Task requirements ->
Based on the listing below, report how many lines contain the word "nuclear". Nothing but the number, please.

Provided data ->

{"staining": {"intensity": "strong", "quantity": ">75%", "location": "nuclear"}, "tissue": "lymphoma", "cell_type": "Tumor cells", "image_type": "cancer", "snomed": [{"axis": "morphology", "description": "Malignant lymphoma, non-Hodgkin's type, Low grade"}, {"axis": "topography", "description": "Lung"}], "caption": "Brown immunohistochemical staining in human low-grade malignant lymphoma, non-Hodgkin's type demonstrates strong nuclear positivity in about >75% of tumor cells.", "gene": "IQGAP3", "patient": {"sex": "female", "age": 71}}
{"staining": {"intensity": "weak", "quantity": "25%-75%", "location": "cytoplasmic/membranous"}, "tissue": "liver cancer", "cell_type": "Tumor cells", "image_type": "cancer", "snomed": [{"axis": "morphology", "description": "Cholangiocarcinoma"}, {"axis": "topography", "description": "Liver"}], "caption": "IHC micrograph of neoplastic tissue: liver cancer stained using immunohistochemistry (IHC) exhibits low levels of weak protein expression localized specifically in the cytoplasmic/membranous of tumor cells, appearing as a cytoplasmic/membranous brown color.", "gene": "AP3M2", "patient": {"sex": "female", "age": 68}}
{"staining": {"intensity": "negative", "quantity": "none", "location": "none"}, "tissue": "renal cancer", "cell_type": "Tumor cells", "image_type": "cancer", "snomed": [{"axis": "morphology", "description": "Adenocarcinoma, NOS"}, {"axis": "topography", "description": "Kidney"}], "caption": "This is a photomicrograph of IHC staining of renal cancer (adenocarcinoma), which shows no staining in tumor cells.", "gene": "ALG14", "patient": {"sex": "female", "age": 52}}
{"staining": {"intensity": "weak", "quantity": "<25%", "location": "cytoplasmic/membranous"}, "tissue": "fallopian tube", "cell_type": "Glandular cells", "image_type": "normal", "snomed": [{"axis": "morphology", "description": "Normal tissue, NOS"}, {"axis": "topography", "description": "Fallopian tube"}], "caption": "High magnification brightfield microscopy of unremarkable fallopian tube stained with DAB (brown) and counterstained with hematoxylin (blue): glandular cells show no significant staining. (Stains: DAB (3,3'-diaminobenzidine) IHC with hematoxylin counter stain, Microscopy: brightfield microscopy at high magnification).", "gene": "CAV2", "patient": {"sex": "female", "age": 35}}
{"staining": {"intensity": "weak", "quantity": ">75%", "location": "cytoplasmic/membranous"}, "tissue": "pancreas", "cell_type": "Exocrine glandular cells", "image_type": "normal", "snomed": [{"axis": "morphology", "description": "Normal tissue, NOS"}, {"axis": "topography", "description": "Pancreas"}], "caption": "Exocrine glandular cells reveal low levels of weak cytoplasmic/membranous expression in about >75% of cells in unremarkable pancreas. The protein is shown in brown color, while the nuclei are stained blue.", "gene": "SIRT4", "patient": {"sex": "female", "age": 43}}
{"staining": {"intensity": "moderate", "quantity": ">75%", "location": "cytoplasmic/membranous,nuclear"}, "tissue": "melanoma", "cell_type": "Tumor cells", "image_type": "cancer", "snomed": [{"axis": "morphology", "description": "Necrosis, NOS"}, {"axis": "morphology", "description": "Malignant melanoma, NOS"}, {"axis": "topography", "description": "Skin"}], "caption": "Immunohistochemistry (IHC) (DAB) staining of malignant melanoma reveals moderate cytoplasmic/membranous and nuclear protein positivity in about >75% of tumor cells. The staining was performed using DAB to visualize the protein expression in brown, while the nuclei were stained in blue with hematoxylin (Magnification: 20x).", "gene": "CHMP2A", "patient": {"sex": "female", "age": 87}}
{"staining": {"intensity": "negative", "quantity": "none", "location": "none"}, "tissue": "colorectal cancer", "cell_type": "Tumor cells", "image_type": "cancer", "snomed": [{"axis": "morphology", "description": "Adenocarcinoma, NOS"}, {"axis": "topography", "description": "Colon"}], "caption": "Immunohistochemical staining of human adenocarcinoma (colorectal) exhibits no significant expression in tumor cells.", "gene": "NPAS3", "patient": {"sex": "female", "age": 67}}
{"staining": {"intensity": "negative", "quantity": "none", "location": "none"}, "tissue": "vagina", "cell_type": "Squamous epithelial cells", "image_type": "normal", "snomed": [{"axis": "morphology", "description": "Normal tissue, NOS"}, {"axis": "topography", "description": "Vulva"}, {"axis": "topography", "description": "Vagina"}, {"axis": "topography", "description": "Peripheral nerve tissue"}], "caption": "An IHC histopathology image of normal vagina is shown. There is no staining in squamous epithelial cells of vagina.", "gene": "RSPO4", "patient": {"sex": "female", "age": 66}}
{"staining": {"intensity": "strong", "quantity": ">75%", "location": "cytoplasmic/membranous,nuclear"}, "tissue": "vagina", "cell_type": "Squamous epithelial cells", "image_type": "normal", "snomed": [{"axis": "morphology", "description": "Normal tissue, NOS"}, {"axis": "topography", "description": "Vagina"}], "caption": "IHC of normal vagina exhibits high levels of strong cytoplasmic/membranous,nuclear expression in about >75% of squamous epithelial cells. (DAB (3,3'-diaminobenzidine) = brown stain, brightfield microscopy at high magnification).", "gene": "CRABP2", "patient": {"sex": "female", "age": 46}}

Result below ->
3